• **Task to complete**: Repeat precisely the span of lines below that opens with the line containing "right shoulder: (396, 496)" and closes with the line containing "right back paw: (855, 669)", both included.

• **Exercise inputs**:
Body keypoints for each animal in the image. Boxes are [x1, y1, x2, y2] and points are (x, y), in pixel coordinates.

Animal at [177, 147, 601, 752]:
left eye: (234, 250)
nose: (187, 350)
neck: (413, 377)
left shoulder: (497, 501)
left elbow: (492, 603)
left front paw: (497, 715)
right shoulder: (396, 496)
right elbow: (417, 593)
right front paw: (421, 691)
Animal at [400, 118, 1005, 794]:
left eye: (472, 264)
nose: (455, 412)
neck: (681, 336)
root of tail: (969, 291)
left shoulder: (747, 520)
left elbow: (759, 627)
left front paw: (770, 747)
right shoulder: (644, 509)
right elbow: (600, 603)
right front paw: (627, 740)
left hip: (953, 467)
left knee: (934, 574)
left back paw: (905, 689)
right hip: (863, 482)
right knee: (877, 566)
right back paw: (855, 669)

--

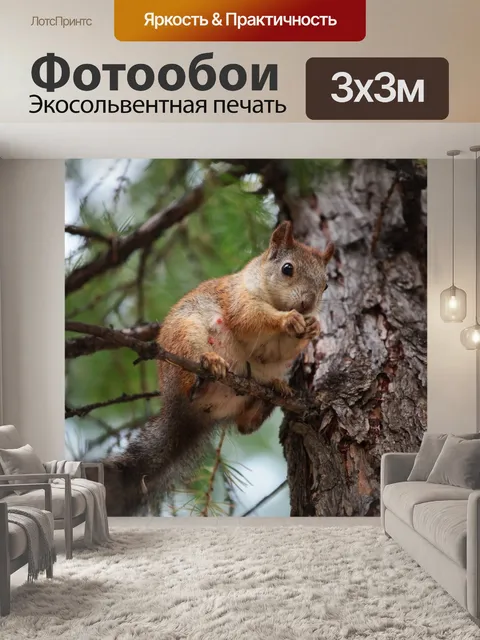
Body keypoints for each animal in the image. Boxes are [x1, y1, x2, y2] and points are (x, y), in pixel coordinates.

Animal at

...

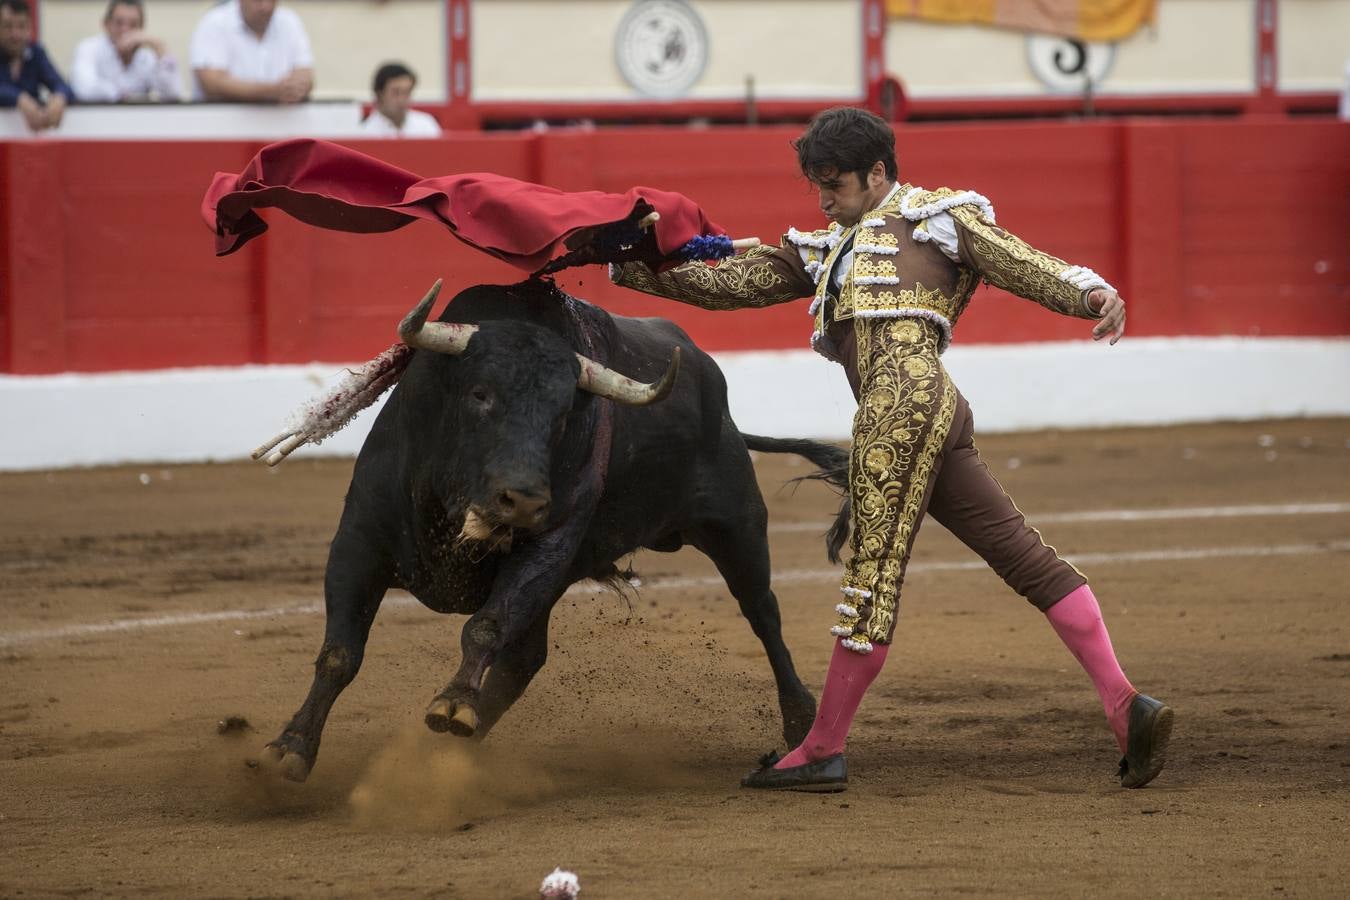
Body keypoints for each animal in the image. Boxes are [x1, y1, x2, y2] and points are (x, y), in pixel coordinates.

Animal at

• **Answer**:
right shoulder: (396, 496)
right elbow: (417, 593)
right front paw: (421, 691)
Animal at [400, 118, 1005, 794]:
left eye: (472, 264)
nose: (455, 412)
neck: (681, 336)
root of tail: (969, 291)
left shoulder: (747, 520)
left elbow: (759, 627)
left front paw: (770, 747)
right shoulder: (644, 509)
right elbow: (600, 603)
right front paw: (627, 740)
left hip: (953, 467)
left knee: (934, 574)
left back paw: (905, 689)
right hip: (863, 482)
right knee: (877, 566)
right back paw: (855, 669)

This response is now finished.